A: Sanger sequencing chromatograms showing the target locus. Control refers to HEK293A-CFH(p.His402) cells that have been treated
with a combination of the Target-AID base editor with a sgRNA targeting
LacZ. The second chromatogram displays results following transfection with the Target-AID base editor and a sgRNA specific to
the
rs1061170 region. The highlighted region is the putative activity window of Target-AID showing the incidence of a C:G to T:A nucleotide
correction.
B: Base calling for targeted next-generation deep sequencing of the base-editor treated HEK293A-CFH(p.His402) cells. Percentages
represent the fraction of sequencing reads occupied by a particular nucleotide at the specified position. The target protospacer
is highlighted in red and each nucleotide is numbered 1 to 20 in which the PAM consensus sequence is considered positions
+21 to +23. Deep sequencing shows that 21.5% of the target cytosines were edited into thymine nucleotides at position C1.

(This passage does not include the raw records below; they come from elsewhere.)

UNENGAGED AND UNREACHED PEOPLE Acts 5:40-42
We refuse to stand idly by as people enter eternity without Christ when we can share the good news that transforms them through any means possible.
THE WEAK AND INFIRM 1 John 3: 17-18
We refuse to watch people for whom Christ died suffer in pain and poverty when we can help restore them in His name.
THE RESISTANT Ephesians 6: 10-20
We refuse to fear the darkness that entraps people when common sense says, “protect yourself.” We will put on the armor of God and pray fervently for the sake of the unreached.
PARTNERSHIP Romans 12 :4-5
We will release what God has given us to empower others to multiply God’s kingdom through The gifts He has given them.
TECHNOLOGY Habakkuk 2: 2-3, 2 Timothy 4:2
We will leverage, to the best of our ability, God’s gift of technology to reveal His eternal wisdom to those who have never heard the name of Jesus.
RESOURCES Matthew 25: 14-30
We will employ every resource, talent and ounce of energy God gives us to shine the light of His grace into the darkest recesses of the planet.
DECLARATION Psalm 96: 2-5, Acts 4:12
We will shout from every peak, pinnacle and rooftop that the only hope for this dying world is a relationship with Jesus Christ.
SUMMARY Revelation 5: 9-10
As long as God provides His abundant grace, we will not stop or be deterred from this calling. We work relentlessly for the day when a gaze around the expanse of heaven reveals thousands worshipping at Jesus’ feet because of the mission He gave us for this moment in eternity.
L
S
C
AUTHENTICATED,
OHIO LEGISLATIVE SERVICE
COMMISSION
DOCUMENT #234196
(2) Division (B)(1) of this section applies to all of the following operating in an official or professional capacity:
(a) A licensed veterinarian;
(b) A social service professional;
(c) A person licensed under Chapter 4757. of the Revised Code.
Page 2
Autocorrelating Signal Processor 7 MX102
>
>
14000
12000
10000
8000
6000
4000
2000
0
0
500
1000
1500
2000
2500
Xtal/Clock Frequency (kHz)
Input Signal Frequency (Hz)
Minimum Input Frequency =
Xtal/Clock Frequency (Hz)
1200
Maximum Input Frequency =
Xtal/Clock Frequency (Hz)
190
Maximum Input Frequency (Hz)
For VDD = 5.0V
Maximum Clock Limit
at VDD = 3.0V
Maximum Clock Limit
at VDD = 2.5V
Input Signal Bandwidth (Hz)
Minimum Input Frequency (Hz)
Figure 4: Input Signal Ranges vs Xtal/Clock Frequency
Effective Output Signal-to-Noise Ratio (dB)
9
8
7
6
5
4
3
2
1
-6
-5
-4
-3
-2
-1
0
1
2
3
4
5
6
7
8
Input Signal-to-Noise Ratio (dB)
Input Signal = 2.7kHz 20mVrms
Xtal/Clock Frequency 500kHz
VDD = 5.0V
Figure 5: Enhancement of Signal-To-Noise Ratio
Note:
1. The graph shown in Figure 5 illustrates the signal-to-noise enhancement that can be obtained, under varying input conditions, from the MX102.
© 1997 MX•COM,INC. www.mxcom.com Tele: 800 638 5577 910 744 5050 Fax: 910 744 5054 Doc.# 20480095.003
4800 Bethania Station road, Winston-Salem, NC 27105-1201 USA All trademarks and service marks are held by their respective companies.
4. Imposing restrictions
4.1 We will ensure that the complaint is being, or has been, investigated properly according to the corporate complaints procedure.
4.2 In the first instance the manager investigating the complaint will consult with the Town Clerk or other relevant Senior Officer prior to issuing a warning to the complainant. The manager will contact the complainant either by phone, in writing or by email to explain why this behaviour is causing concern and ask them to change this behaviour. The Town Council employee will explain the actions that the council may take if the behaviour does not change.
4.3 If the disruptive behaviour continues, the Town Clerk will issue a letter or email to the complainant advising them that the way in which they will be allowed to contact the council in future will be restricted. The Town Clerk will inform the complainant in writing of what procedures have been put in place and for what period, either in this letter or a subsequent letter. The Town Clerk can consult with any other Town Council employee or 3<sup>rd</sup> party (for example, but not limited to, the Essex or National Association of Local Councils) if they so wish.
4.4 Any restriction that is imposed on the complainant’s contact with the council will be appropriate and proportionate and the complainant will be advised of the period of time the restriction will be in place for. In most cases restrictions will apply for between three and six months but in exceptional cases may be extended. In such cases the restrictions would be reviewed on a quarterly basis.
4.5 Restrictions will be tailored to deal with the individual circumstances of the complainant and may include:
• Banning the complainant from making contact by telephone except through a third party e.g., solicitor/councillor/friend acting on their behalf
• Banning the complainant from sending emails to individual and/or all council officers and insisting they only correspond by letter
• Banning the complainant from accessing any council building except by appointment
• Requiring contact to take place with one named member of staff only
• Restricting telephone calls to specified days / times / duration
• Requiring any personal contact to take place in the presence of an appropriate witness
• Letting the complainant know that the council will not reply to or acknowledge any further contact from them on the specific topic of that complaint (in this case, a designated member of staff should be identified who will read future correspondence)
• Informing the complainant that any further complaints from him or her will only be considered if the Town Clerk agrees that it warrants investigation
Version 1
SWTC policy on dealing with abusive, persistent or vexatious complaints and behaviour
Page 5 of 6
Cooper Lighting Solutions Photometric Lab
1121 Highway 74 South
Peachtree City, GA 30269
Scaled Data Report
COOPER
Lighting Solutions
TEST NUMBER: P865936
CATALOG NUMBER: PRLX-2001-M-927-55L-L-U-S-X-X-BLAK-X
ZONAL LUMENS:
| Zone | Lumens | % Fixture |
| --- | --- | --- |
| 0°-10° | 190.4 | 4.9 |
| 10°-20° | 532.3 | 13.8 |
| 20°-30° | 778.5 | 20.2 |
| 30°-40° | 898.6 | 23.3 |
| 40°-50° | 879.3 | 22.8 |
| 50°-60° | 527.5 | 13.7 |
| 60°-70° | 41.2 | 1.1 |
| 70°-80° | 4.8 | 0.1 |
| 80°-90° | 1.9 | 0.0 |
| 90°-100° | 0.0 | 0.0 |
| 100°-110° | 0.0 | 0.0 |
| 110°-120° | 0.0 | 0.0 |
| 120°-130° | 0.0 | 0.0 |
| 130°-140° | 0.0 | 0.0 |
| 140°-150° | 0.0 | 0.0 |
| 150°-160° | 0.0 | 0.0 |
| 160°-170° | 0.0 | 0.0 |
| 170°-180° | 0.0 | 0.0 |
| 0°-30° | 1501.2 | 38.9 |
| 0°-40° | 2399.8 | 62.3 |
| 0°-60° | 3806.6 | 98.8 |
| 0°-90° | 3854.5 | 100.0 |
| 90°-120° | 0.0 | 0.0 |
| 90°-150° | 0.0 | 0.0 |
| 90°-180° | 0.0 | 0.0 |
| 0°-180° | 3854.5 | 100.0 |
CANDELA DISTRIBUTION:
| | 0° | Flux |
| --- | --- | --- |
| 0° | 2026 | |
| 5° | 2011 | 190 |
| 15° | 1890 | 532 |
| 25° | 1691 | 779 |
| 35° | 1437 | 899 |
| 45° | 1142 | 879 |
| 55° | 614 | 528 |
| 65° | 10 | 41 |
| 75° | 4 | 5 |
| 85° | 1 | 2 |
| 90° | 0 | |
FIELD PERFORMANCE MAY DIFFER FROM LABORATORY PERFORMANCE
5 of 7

Additionally, the percentage of indel formation is 0.15% (amplicon results of three independent biologic replicates).
C: List of sgRNA sequences screened at the top 11 off-target sites that also contain at least one cytosine in the putative
Target-AID activity window in the presence of a NGG PAM site. Each off-target site was evaluated using next generation deep
sequencing and no off-target base editing was identified.